Text example (yes, it's all on one line):
1 Something Interesting here 2 More interesting text 2.1 An example of 2C19 a header 2.3 Another header example 2.4 another interesting header 10.1 header stuff 14 the last interesting 3A4 header
Goal Output:
['1 Something Interesting here',
'2 More interesting text',
'2.1 An example of 2C19 a header',
'2.3 Another header example',
'2.4 another interesting header',
'10.1 header stuff',
'14 the last interesting 3A4 header'
]
I can identify most of the appropriate integer/decimal starting points using:
(\d+\.\d+)|([^a-zA-Z]\d\d)|( \d )
I'm struggling to find a way to return the text between the matches plus the match itself.

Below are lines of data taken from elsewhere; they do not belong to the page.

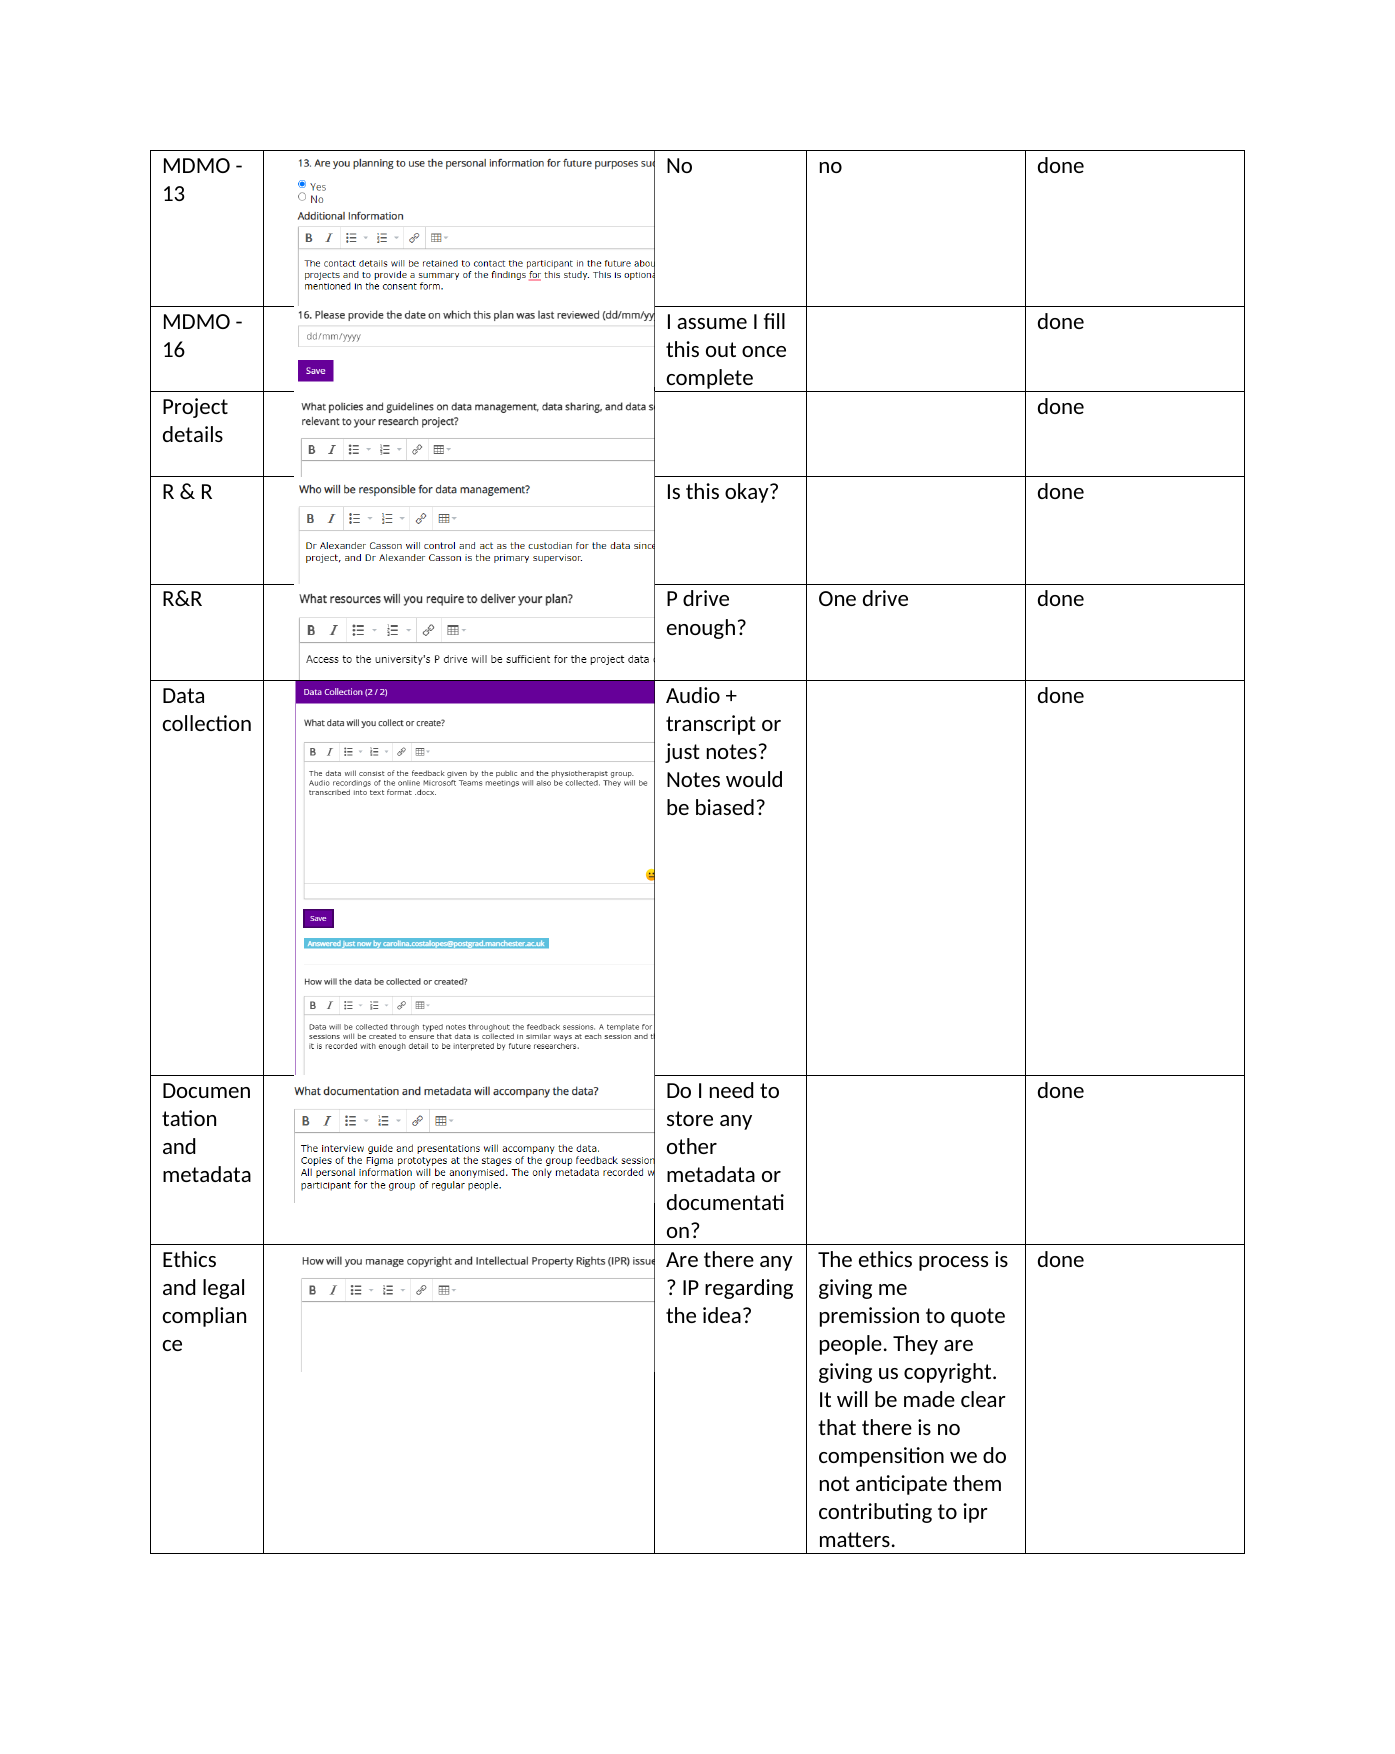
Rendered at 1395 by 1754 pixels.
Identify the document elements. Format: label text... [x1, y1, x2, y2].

table_cell done [1026, 585, 1244, 680]
table_cell [807, 307, 1025, 391]
table_cell [264, 151, 294, 306]
table_cell Do I need to store any other metadata or documentation? [655, 1076, 806, 1244]
table_cell Data collection [151, 681, 263, 1075]
table_cell One drive [807, 585, 1025, 680]
table_cell done [1026, 681, 1244, 1075]
table_cell Audio + transcript or just notes? Notes would be biased? [655, 681, 806, 1075]
table_cell No [655, 151, 806, 306]
table_cell [807, 1076, 1025, 1244]
table_cell R & R [151, 477, 263, 583]
table_cell done [1026, 392, 1244, 476]
table_cell Are there any ? IP regarding the idea? [655, 1245, 806, 1553]
table_cell Ethics and legal compliance [151, 1245, 263, 1553]
table_cell MDMO - 13 [151, 151, 263, 306]
table_cell [264, 1076, 654, 1244]
table_cell [655, 392, 806, 476]
table_cell Project details [151, 392, 263, 476]
table_cell done [1026, 477, 1244, 583]
table_cell R&R [151, 585, 263, 680]
table_cell [264, 585, 294, 680]
table_cell done [1026, 1076, 1244, 1244]
table_cell The ethics process is giving me premission to quote people. They are giving us copyright. It will be made clear that there is no compensition we do not anticipate them contributing to ipr matters. [807, 1245, 1025, 1553]
table_cell [264, 307, 654, 391]
table_cell [264, 681, 294, 1075]
table_cell MDMO - 16 [151, 307, 263, 391]
table_cell [264, 392, 294, 476]
table_cell Is this okay? [655, 477, 806, 583]
table_cell done [1026, 307, 1244, 391]
table_cell [807, 681, 1025, 1075]
table_cell [264, 477, 294, 583]
table_cell I assume I fill this out once complete [655, 307, 806, 391]
table_cell Documentation and metadata [151, 1076, 263, 1244]
table_cell [807, 392, 1025, 476]
table_cell done [1026, 1245, 1244, 1553]
table_cell done [1026, 151, 1244, 306]
table_cell P drive enough? [655, 585, 806, 680]
table_cell [264, 1245, 654, 1553]
table_cell [807, 477, 1025, 583]
table_cell no [807, 151, 1025, 306]
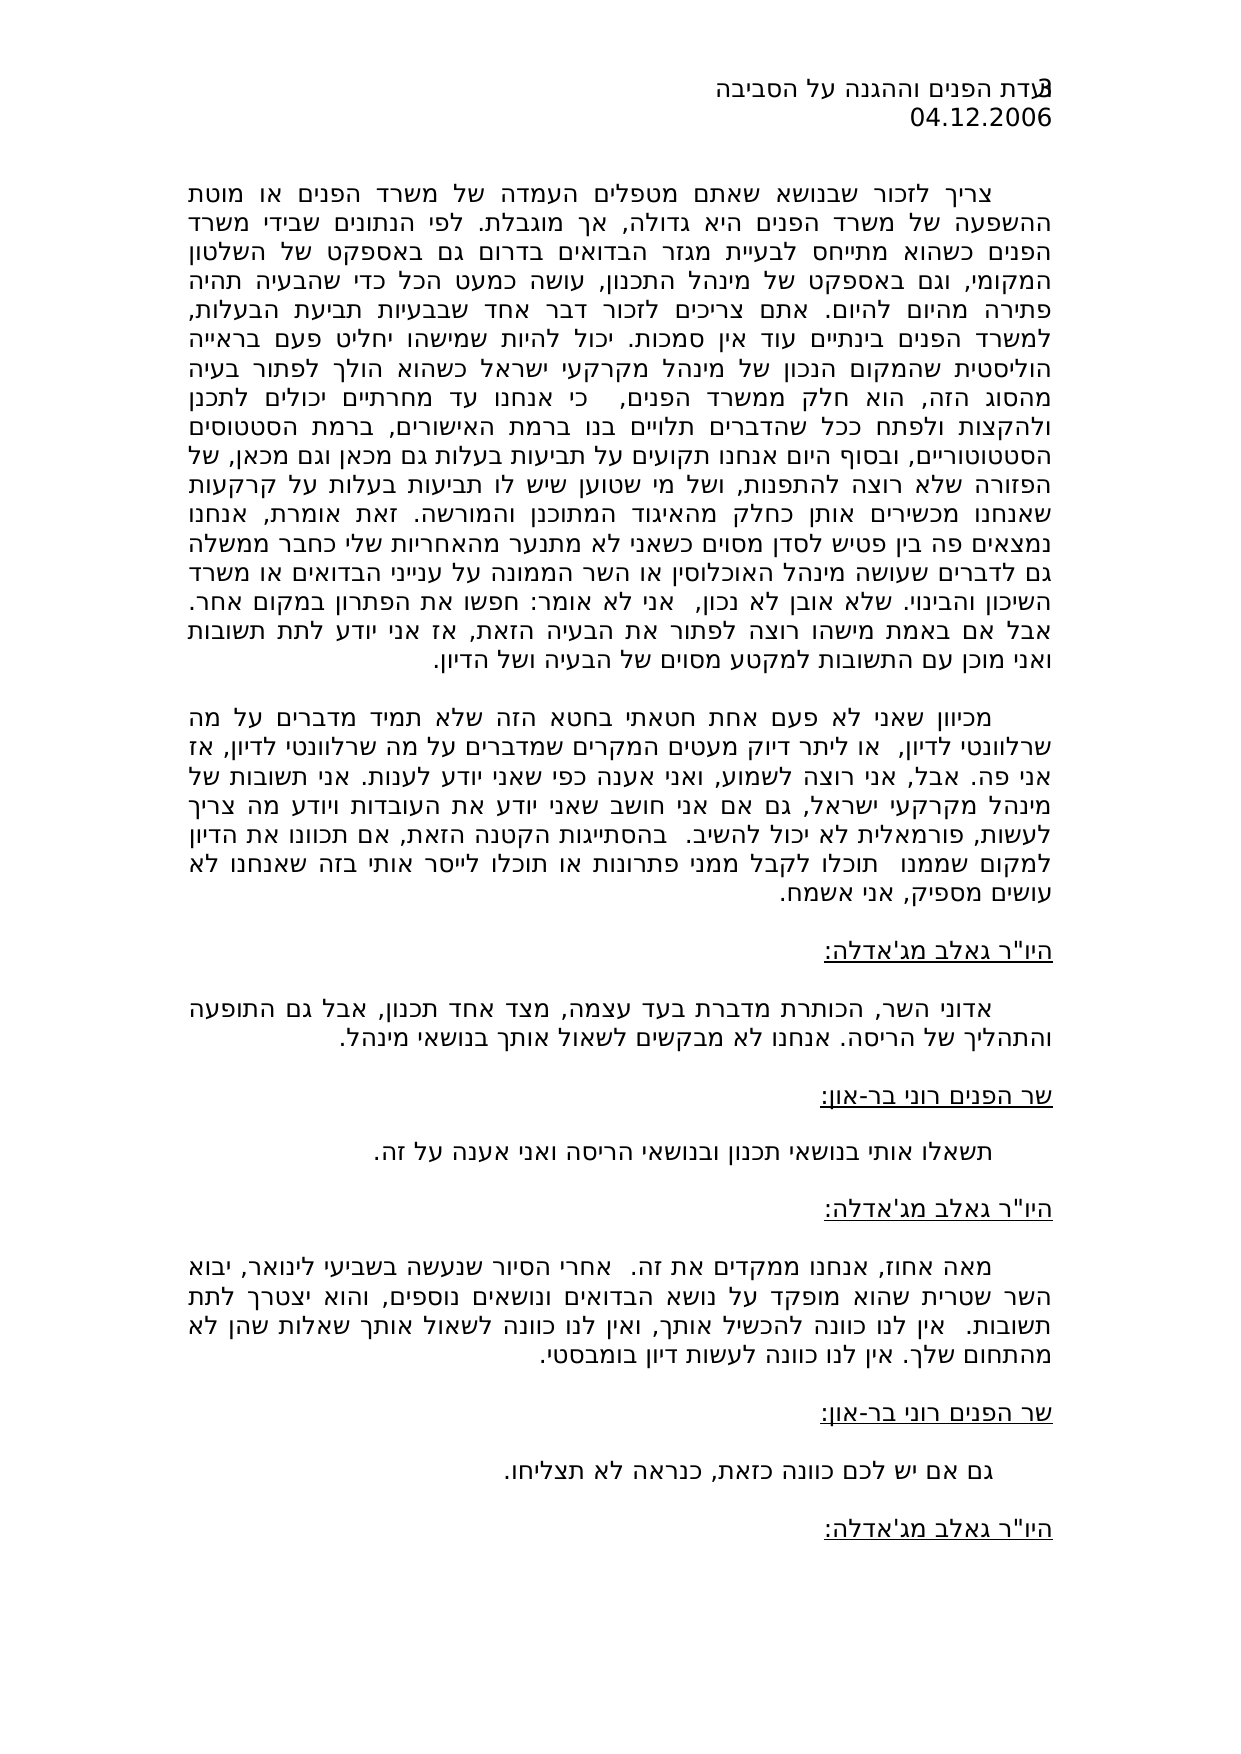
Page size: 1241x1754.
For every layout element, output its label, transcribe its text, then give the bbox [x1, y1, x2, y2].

text היו"ר גאלב מג'אדלה: [187, 1195, 1053, 1224]
text אדוני השר, הכותרת מדברת בעד עצמה, מצד אחד תכנון, אבל גם התופעה והתהליך של הריסה. אנחנו לא מבקשים לשאול אותך בנושאי מינהל. [187, 994, 1053, 1052]
text מכיוון שאני לא פעם אחת חטאתי בחטא הזה שלא תמיד מדברים על מה שרלוונטי לדיון, או ליתר דיוק מעטים המקרים שמדברים על מה שרלוונטי לדיון, אז אני פה. אבל, אני רוצה לשמוע, ואני אענה כפי שאני יודע לענות. אני תשובות של מינהל מקרקעי ישראל, גם אם אני חושב שאני יודע את העובדות ויודע מה צריך לעשות, פורמאלית לא יכול להשיב. בהסתייגות הקטנה הזאת, אם תכוונו את הדיון למקום שממנו תוכלו לקבל ממני פתרונות או תוכלו לייסר אותי בזה שאנחנו לא עושים מספיק, אני אשמח. [187, 703, 1053, 907]
text היו"ר גאלב מג'אדלה: [187, 936, 1053, 965]
text גם אם יש לכם כוונה כזאת, כנראה לא תצליחו. [187, 1456, 1053, 1485]
subtitle שר הפנים רוני בר-און: [187, 1081, 1053, 1110]
subtitle שר הפנים רוני בר-און: [187, 1398, 1053, 1427]
text היו"ר גאלב מג'אדלה: [187, 1514, 1053, 1543]
text מאה אחוז, אנחנו ממקדים את זה. אחרי הסיור שנעשה בשביעי לינואר, יבוא השר שטרית שהוא מופקד על נושא הבדואים ונושאים נוספים, והוא יצטרך לתת תשובות. אין לנו כוונה להכשיל אותך, ואין לנו כוונה לשאול אותך שאלות שהן לא מהתחום שלך. אין לנו כוונה לעשות דיון בומבסטי. [187, 1253, 1053, 1369]
text תשאלו אותי בנושאי תכנון ובנושאי הריסה ואני אענה על זה. [187, 1137, 1053, 1166]
text צריך לזכור שבנושא שאתם מטפלים העמדה של משרד הפנים או מוטת ההשפעה של משרד הפנים היא גדולה, אך מוגבלת. לפי הנתונים שבידי משרד הפנים כשהוא מתייחס לבעיית מגזר הבדואים בדרום גם באספקט של השלטון המקומי, וגם באספקט של מינהל התכנון, עושה כמעט הכל כדי שהבעיה תהיה פתירה מהיום להיום. אתם צריכים לזכור דבר אחד שבבעיות תביעת הבעלות, למשרד הפנים בינתיים עוד אין סמכות. יכול להיות שמישהו יחליט פעם בראייה הוליסטית שהמקום הנכון של מינהל מקרקעי ישראל כשהוא הולך לפתור בעיה מהסוג הזה, הוא חלק ממשרד הפנים, כי אנחנו עד מחרתיים יכולים לתכנן ולהקצות ולפתח ככל שהדברים תלויים בנו ברמת האישורים, ברמת הסטטוסים הסטטוטוריים, ובסוף היום אנחנו תקועים על תביעות בעלות גם מכאן וגם מכאן, של הפזורה שלא רוצה להתפנות, ושל מי שטוען שיש לו תביעות בעלות על קרקעות שאנחנו מכשירים אותן כחלק מהאיגוד המתוכנן והמורשה. זאת אומרת, אנחנו נמצאים פה בין פטיש לסדן מסוים כשאני לא מתנער מהאחריות שלי כחבר ממשלה גם לדברים שעושה מינהל האוכלוסין או השר הממונה על ענייני הבדואים או משרד השיכון והבינוי. שלא אובן לא נכון, אני לא אומר: חפשו את הפתרון במקום אחר. אבל אם באמת מישהו רוצה לפתור את הבעיה הזאת, אז אני יודע לתת תשובות ואני מוכן עם התשובות למקטע מסוים של הבעיה ושל הדיון. [187, 179, 1053, 674]
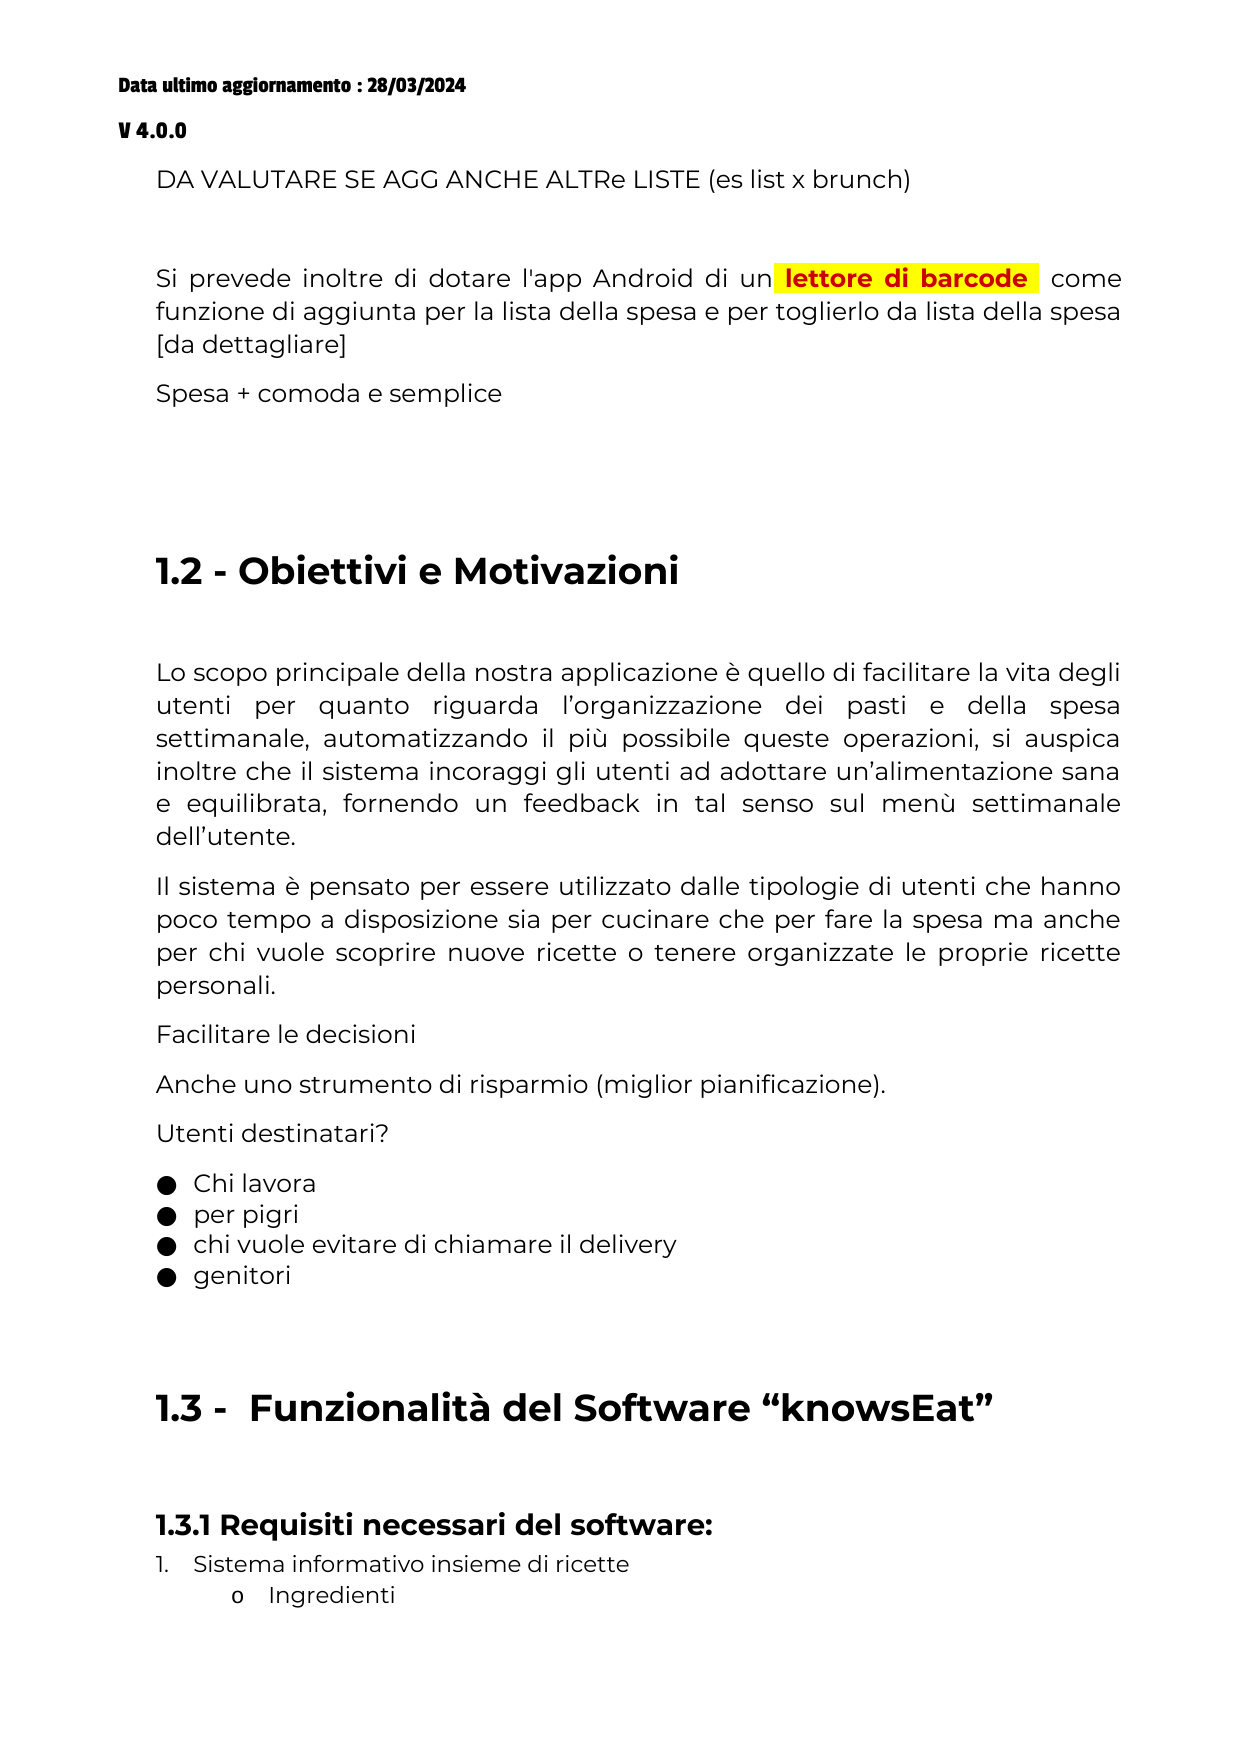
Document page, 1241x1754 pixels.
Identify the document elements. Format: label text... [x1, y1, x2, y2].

To save you some time, here's my Regex sandbox
Thank you kindly
You can use positive lookahead expressions to match until the next match.
Here is the updated regex (sandbox):
\b(?:\d+(?:\.\d+)?)\b.*?(?=\b(?:\d+(?:\.\d+)?)\b|$)
In python:
regex = r'\b(?:\d+(?:\.\d+)?)\b.*?(?=\b(?:\d+(?:\.\d+)?)\b|$)'
string = ' 1 Something Interesting here 2 More interesting text 2.1 An example of 2C19 a header 2.3 Another header example 2.4 another interesting header 10.1 header stuff 14 the last interesting 3A4 header'
result = re.findall(regex, string)
In this case, result
will be:
>>> result
['1 Something Interesting here ',
'2 More interesting text ',
'2.1 An example of 2C19 a header ',
'2.3 Another header example ',
'2.4 another interesting header ',
'10.1 header stuff ',
'14 the last interesting 3A4 header']
Note that this solution also extracts the spacing at the end. If you don't want this spacing, you can call strip
on your strings:
>>> [ match.strip() for match in result ]
['1 Something Interesting here',
'2 More interesting text',
'2.1 An example of 2C19 a header',
'2.3 Another header example',
'2.4 another interesting header',
'10.1 header stuff',
'14 the last interesting 3A4 header']